Collected data:
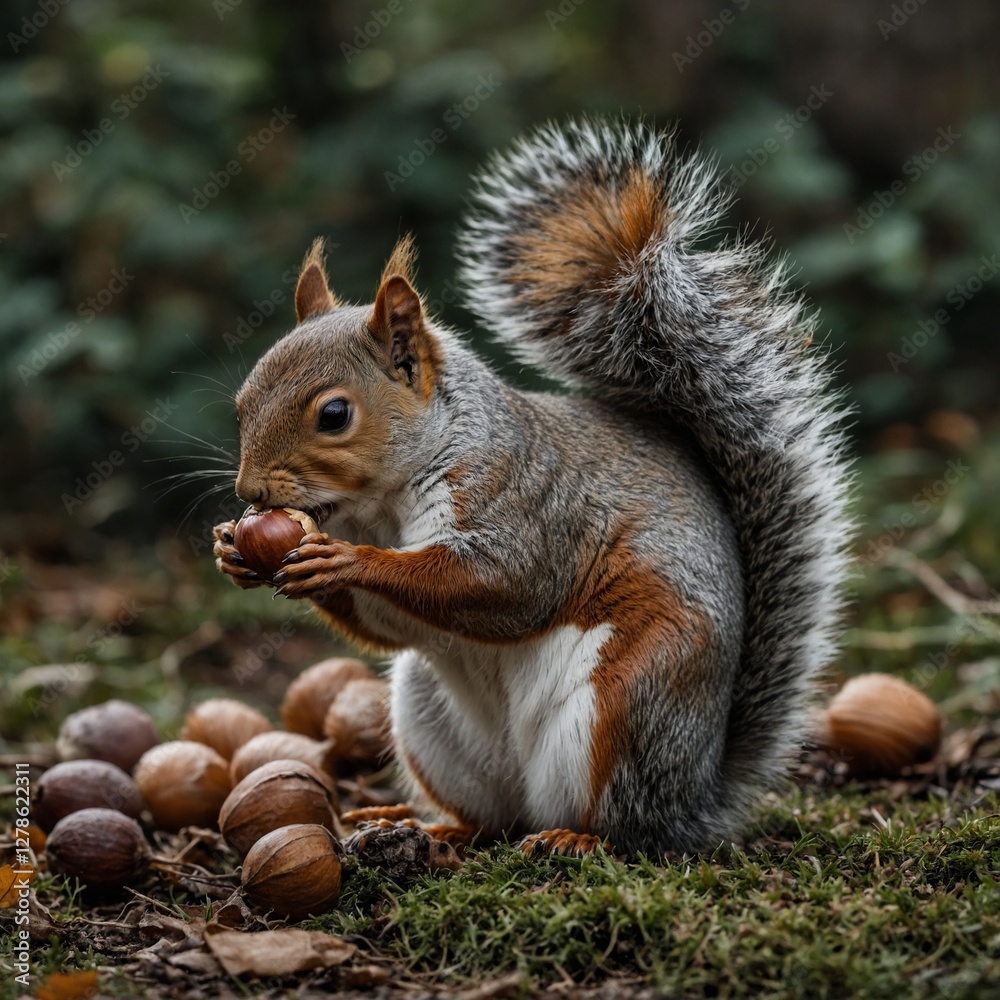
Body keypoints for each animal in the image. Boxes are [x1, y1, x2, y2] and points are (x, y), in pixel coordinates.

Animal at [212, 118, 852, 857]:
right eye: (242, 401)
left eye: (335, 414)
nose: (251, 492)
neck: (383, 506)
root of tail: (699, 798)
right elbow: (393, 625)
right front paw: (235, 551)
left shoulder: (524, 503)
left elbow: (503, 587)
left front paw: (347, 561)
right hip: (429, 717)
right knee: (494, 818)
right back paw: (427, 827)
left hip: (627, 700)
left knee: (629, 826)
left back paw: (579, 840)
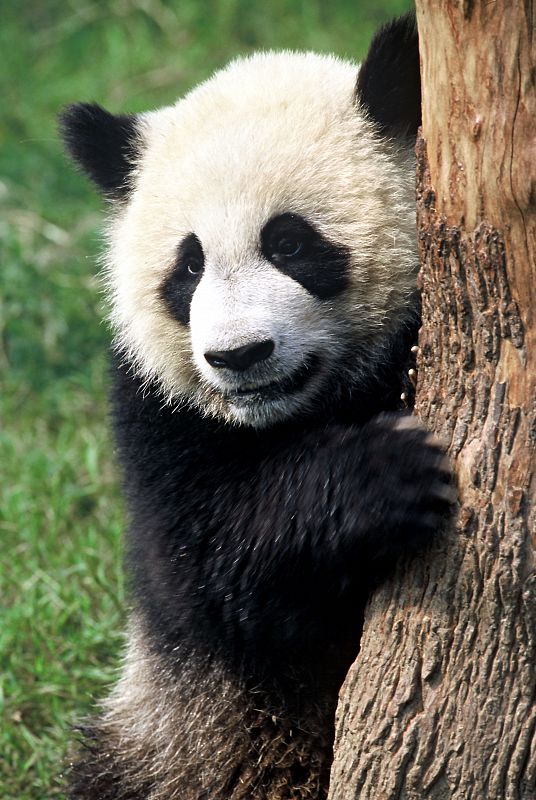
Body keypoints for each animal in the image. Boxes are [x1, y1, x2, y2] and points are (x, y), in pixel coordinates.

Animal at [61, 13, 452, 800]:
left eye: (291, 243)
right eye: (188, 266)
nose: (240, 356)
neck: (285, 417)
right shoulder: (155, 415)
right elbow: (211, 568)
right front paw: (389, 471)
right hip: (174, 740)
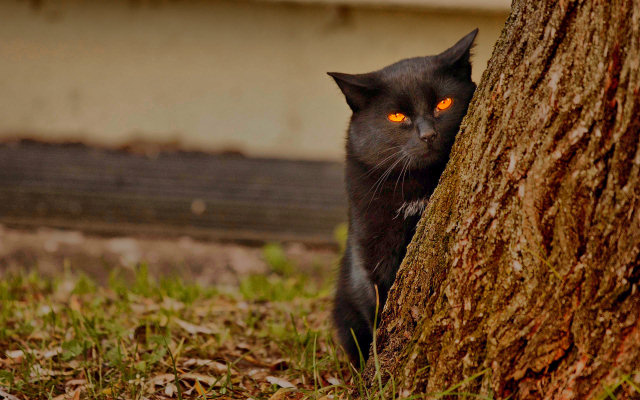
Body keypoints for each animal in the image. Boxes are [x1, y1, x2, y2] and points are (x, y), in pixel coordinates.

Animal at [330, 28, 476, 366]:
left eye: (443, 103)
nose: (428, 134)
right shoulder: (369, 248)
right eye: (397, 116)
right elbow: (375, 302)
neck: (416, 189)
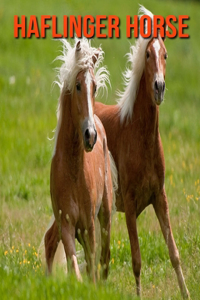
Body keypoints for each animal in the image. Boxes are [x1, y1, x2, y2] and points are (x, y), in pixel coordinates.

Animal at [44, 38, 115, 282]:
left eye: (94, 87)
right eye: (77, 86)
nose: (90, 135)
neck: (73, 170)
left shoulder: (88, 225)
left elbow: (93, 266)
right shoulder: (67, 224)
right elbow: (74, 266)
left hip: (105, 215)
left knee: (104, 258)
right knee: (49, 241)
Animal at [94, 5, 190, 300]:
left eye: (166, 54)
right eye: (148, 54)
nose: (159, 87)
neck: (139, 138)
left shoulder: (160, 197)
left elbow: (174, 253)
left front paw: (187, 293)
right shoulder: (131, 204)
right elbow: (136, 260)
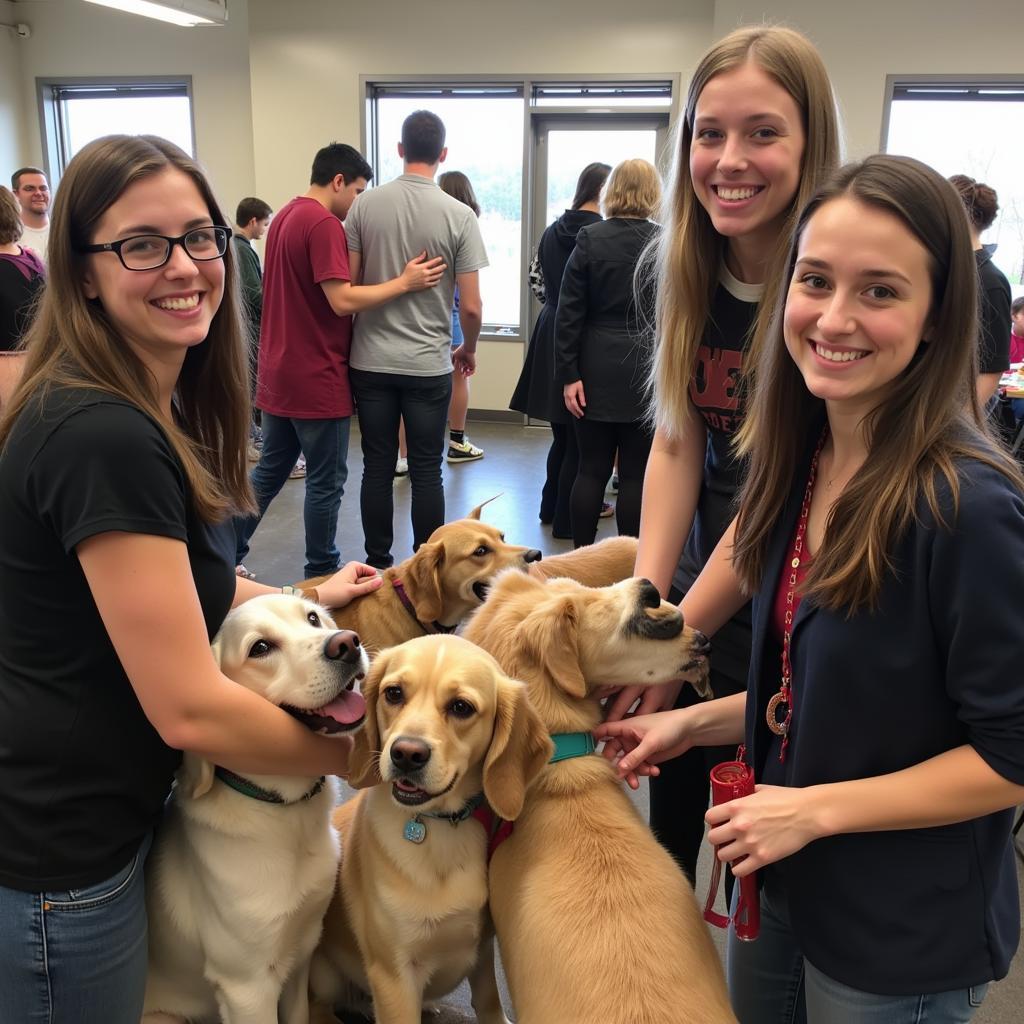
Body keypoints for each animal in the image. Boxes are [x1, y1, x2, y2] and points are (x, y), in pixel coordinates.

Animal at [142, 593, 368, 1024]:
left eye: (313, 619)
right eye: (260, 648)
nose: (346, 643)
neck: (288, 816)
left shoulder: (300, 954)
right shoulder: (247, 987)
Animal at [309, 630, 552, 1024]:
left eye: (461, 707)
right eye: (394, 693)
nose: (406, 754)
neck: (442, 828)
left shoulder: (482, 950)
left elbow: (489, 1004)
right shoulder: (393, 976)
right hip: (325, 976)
--
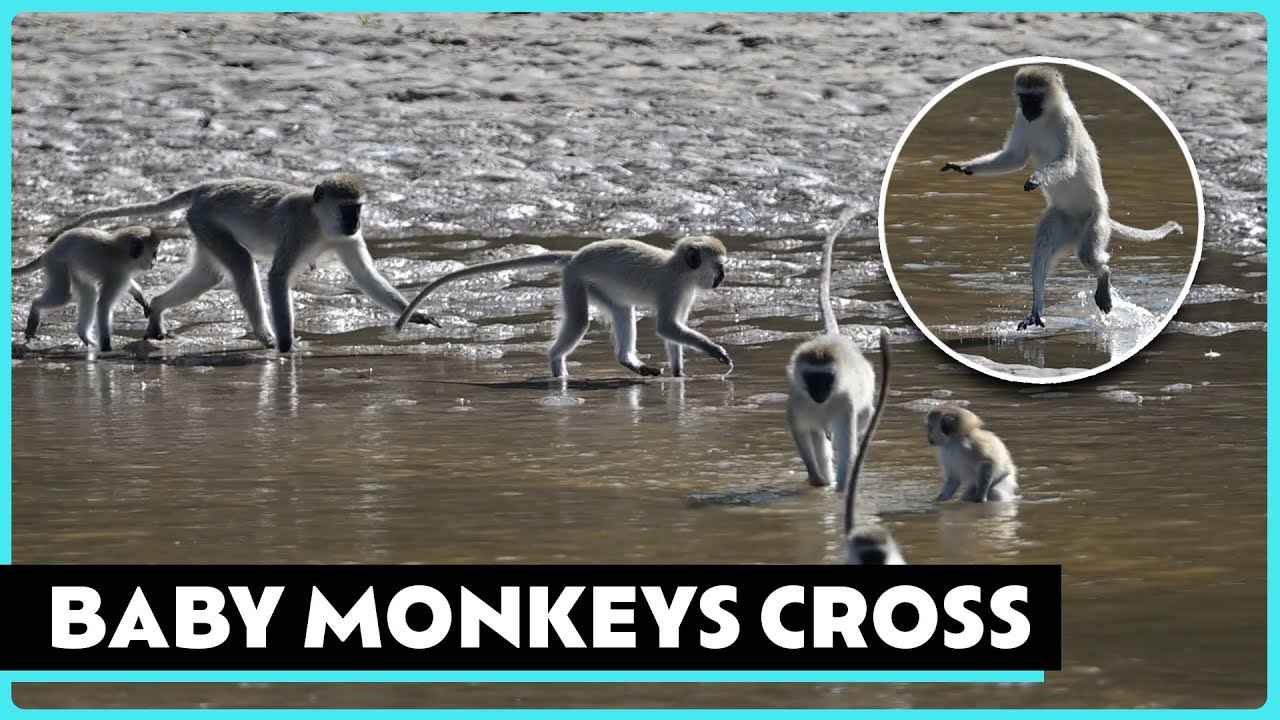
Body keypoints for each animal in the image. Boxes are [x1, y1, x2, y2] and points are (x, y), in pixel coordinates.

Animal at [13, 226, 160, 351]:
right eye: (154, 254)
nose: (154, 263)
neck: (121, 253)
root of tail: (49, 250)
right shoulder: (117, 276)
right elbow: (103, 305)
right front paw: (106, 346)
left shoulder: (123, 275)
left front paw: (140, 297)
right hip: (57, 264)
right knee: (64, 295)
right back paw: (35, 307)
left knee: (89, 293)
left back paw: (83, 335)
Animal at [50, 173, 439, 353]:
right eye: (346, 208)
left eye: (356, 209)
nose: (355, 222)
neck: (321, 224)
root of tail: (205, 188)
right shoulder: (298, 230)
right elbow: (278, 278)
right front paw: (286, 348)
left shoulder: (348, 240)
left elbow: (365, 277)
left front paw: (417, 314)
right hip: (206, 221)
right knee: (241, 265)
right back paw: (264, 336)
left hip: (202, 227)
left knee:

EXERCISE PROMPT:
Using the data above, print only the lines starting at the one with "left front paw: (187, 293)" and ending at the one with "right hip: (325, 976)", exactly as they stand, minus the pictures.

RESPONSE TO THIS TASK:
left front paw: (187, 293)
right shoulder: (131, 204)
right elbow: (136, 260)
Body keypoints for each animal in the image. Boxes are [x1, y1, x2, y2] and points are (x, y), in pixel coordinates.

Animal at [142, 593, 368, 1024]:
left eye: (313, 619)
right eye: (260, 648)
nose: (346, 643)
neck: (288, 816)
left shoulder: (300, 954)
right shoulder: (247, 987)
Animal at [309, 630, 552, 1024]:
left eye: (461, 707)
right eye: (394, 693)
nose: (406, 754)
neck: (442, 828)
left shoulder: (482, 950)
left elbow: (489, 1004)
right shoulder: (393, 976)
right hip: (325, 976)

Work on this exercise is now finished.